Sayın Abdullah İŞKEY, yeni bir siyasi oluşum için perde gerisinde epey hareketlilik içinde olduğunuz söyleniyor. İsmi de çok ilginç geldi bize ama şimdilik aramızda kalsın diye düşündük.

Sayın Bahaeddin KANSEL, UBP’den Akıncılar belediye başkan adaylığınız hayırlı ve uğurlu olsun. Belediye meclis üyesi adaylarını belirlerken biraz zorlanmışsınız ama madem ki tamamladınız gazanız mübarek olsun…

Sayın Doğan EMİROĞLULARI, Değirmenlik’te herkes sürpriz adaylığınızı konuşmaya başladı. Aile bireylerinin hepsinin oyunu almayı başarabilirseniz potaya bile girebileceğiniz iddia ediliyor. Hayırlı olsun…

Sayın Ahmet BENLİ, anket sonuçları halen sizi birinci sırada gösteriyor ama Amcaoğlu ile aranızdaki farkın da hızla kapandığı görülüyormuş. Rehavete kapılmayıp son güne kadar enerjiyi kaybetmemekte yarar görüyoruz…

Sayın Kemal DARBAZ, geçen aylarda kapatılan FOG TV çalışanları sitem mesajları gönderiyor. Kanal kapatıldıktan sonra niçin kendilerine ilgi göstermediğinizi sormuşlar. Bir cevabınız olacak mı?

Sayın Hüseyin GÖKÇEKUŞ, YÖDAK başkanı olduktan sonra iyice kapandınız ve sesiniz soluğunuz çıkmıyor. Şu intihal olayları konusunda bir araştırma sözü vermiştiniz ama hala sonuçları öğrenemedik…
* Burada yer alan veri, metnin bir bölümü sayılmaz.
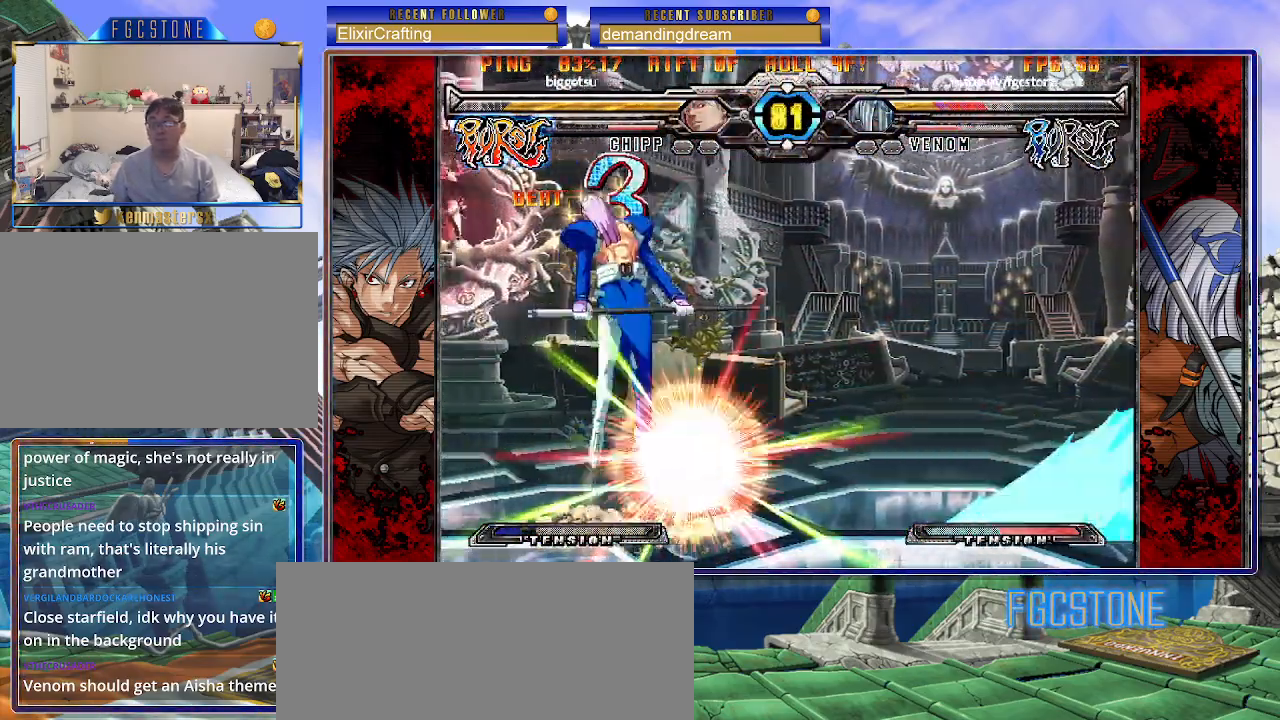
{"buttons": [], "left_stick": "right", "events": [[283, "left_stick", "right"], [350, "K", "down"], [383, "S", "down"], [450, "K", "up"], [500, "S", "up"]]}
Sayın Ahmet TOLGAY, hem bahçeyi salyangozlar bastı diye şikayet ediyorsunuz hem de onların neden yeteri kadar büyümediği dert ediyorsunuz. Yufka yüreklilik sizin yüreğinize işlemiş değil mi?

Sayın Hüseyin KABA, yeni şiir kitabınız ‘Yeniden Doğmak’ hayırlı ve uğurlu olsun. Umarız b kitapla birlikte siz de kendinizi yeniden doğmuş gibi hissedersiniz.

Sayın Birol BEBEK, ülkedeki rakipsiz tek aylık dergi ZOOM’un artık Türkiye dergi piyasasına da girip üst sıralarda yerinizi aldığınızı duyduk. Çok başarılı bir marka yarattınız devamını dileriz…


Günün Fıkrası

Genç deve

Genç deve annesine sormuş
-"Anne niye bizim ayaklarımız bu kadar büyük?"
Anne cevap vermiş:
-"Çölde kuma batmamak için."
Genç deve tekrar sormuş:
-"Peki kirpiklerimiz niye bu kadar gür.
Anne tekrar cevap vermiş:
-"Çölde kum fırtınalarında kum kaçmasın diye."
Merakı yatışmamış olan genç deve bir soru daha sormuş:
-"Bizim niye hörgüçlerimiz var."
Anne deve sabırla yanıtlamış :
-"Çölde çok uzun süre susuz idare edebilmek için suyu hörgüçlerimizde depolarız."
Sonunda dayanamayan genç deve sormuş :
-"Peki biz Ankara Devlet Hayvanat Bahçesinde ne halt yiyoruz?"